::: Exercise materials
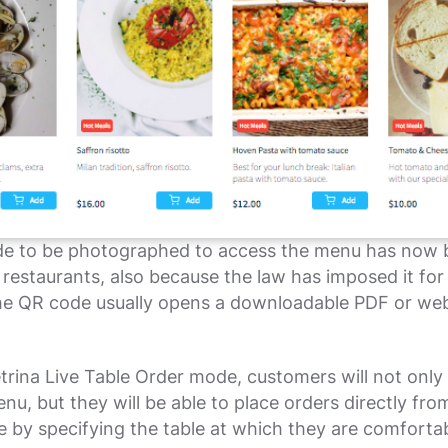
e to be photographed to access the menu has now
estaurants, also because the law has imposed it for
he QR code usually opens a downloadable PDF or web
trina Live Table Order mode, customers will not only 
nu, but they will be able to place orders directly from
 by specifying the table at which they are comforta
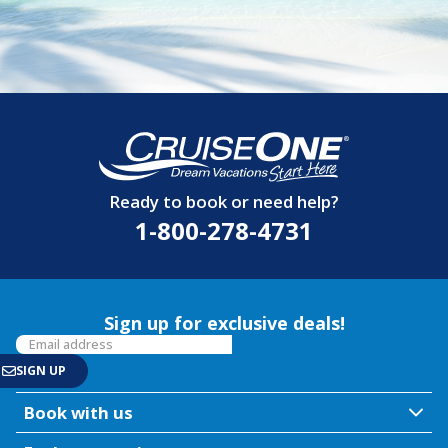
Ready to book or need help?
1-800-278-4731
Sign up for exclusive deals!
Book with us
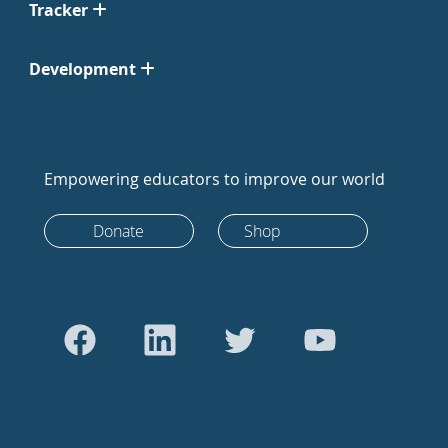
Tracker
Development
Empowering educators to improve our world
Donate
Shop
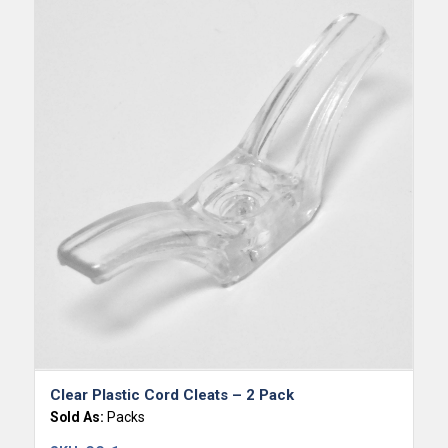
Clear Plastic Cord Cleats – 2 Pack
Sold As:
Packs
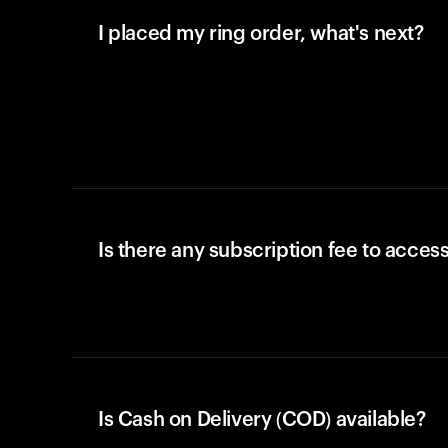
I placed my ring order, what's next?
Is there any subscription fee to access
Is Cash on Delivery (COD) available?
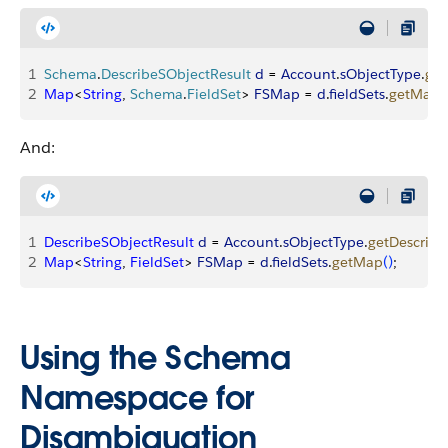
1
Schema
.
DescribeSObjectResult
 d
 = 
Account
.
sObjectType
.
get
2
Map
<
String
, 
Schema
.
FieldSet
>
FSMap
 = 
d
.
fieldSets
.
getMap
(
And:
1
DescribeSObjectResult
 d
 = 
Account
.
sObjectType
.
getDescribe
2
Map
<
String
, 
FieldSet
>
FSMap
 = 
d
.
fieldSets
.
getMap
(
)
;
Using the Schema
Namespace for
Disambiguation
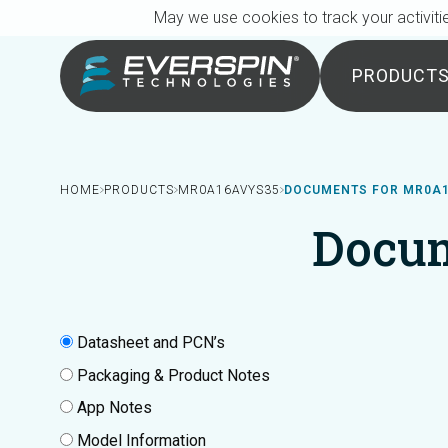
Breadcrumb
Skip to main content
May we use cookies to track your activitie
PRODUCT
HOME
PRODUCTS
MR0A16AVYS35
DOCUMENTS FOR MR0A
Docu
Datasheet and PCN’s
Packaging & Product Notes
App Notes
Model Information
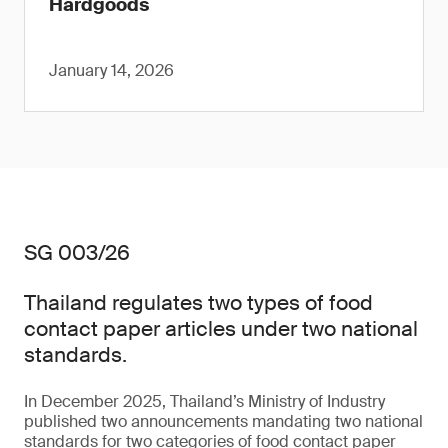
Hardgoods
January 14, 2026
SG 003/26
Thailand regulates two types of food
contact paper articles under two national
standards.
In December 2025, Thailand’s Ministry of Industry
published two announcements mandating two national
standards for two categories of food contact paper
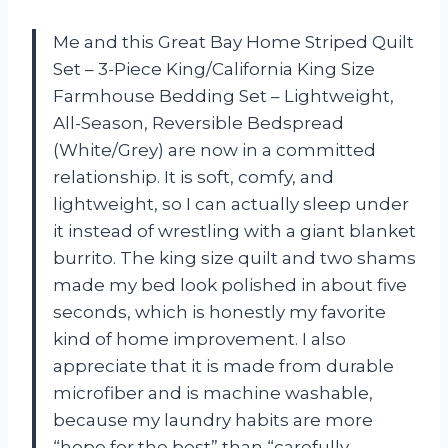
Me and this Great Bay Home Striped Quilt
Set – 3-Piece King/California King Size
Farmhouse Bedding Set – Lightweight,
All-Season, Reversible Bedspread
(White/Grey) are now in a committed
relationship. It is soft, comfy, and
lightweight, so I can actually sleep under
it instead of wrestling with a giant blanket
burrito. The king size quilt and two shams
made my bed look polished in about five
seconds, which is honestly my favorite
kind of home improvement. I also
appreciate that it is made from durable
microfiber and is machine washable,
because my laundry habits are more
“hope for the best” than “carefully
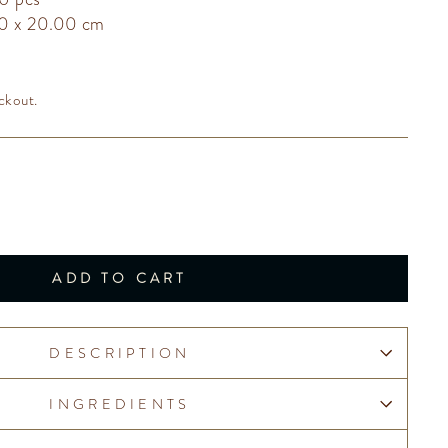
00 x 20.00 cm
ckout.
ADD TO CART
DESCRIPTION
INGREDIENTS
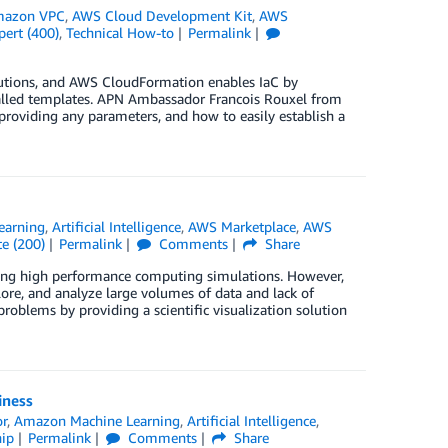
azon VPC
,
AWS Cloud Development Kit
,
AWS
pert (400)
,
Technical How-to
Permalink
olutions, and AWS CloudFormation enables IaC by
alled templates. APN Ambassador Francois Rouxel from
roviding any parameters, and how to easily establish a
earning
,
Artificial Intelligence
,
AWS Marketplace
,
AWS
e (200)
Permalink
Comments
Share
sing high performance computing simulations. However,
plore, and analyze large volumes of data and lack of
oblems by providing a scientific visualization solution
iness
or
,
Amazon Machine Learning
,
Artificial Intelligence
,
ip
Permalink
Comments
Share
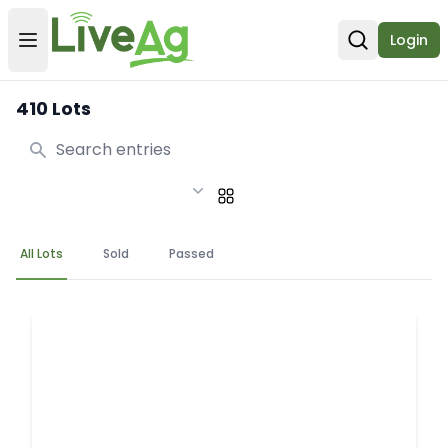
Login
Open user menu
Open sear
410 Lots
Search
All Lots
Sold
Passed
::::::
Work instruction = Produce a word-for-word version of the material, with no pictures included.

Output of the exercise =
e to be photographed to access the menu has now
estaurants, also because the law has imposed it for
he QR code usually opens a downloadable PDF or web
trina Live Table Order mode, customers will not only 
nu, but they will be able to place orders directly from
 by specifying the table at which they are comforta
Ready to book or need help?
1-800-278-4731
Sign up for exclusive deals!
Book with us
Tracker
Development
Empowering educators to improve our world
Donate
Shop
Clear Plastic Cord Cleats – 2 Pack
Sold As:
Packs
I placed my ring order, what's next?
Is there any subscription fee to access
Is Cash on Delivery (COD) available?
1
Schema
.
DescribeSObjectResult
 d
 = 
Account
.
sObjectType
.
get
2
Map
<
String
, 
Schema
.
FieldSet
>
FSMap
 = 
d
.
fieldSets
.
getMap
(
And:
1
DescribeSObjectResult
 d
 = 
Account
.
sObjectType
.
getDescribe
2
Map
<
String
, 
FieldSet
>
FSMap
 = 
d
.
fieldSets
.
getMap
(
)
;
Using the Schema
Namespace for
Disambiguation
Breadcrumb
Skip to main content
May we use cookies to track your activitie
PRODUCT
HOME
PRODUCTS
MR0A16AVYS35
DOCUMENTS FOR MR0A
Docu
Datasheet and PCN’s
Packaging & Product Notes
App Notes
Model Information
Hardgoods
January 14, 2026
SG 003/26
Thailand regulates two types of food
contact paper articles under two national
standards.
In December 2025, Thailand’s Ministry of Industry
published two announcements mandating two national
standards for two categories of food contact paper
Me and this Great Bay Home Striped Quilt
Set – 3-Piece King/California King Size
Farmhouse Bedding Set – Lightweight,
All-Season, Reversible Bedspread
(White/Grey) are now in a committed
relationship. It is soft, comfy, and
lightweight, so I can actually sleep under
it instead of wrestling with a giant blanket
burrito. The king size quilt and two shams
made my bed look polished in about five
seconds, which is honestly my favorite
kind of home improvement. I also
appreciate that it is made from durable
microfiber and is machine washable,
because my laundry habits are more
“hope for the best” than “carefully
00 x 20.00 cm
ckout.
ADD TO CART
DESCRIPTION
INGREDIENTS
azon VPC
,
AWS Cloud Development Kit
,
AWS
pert (400)
,
Technical How-to
Permalink
olutions, and AWS CloudFormation enables IaC by
alled templates. APN Ambassador Francois Rouxel from
roviding any parameters, and how to easily establish a
earning
,
Artificial Intelligence
,
AWS Marketplace
,
AWS
e (200)
Permalink
Comments
Share
sing high performance computing simulations. However,
plore, and analyze large volumes of data and lack of
oblems by providing a scientific visualization solution
iness
or
,
Amazon Machine Learning
,
Artificial Intelligence
,
ip
Permalink
Comments
Share
Login
Open user menu
Open sear
410 Lots
Search
All Lots
Sold
Passed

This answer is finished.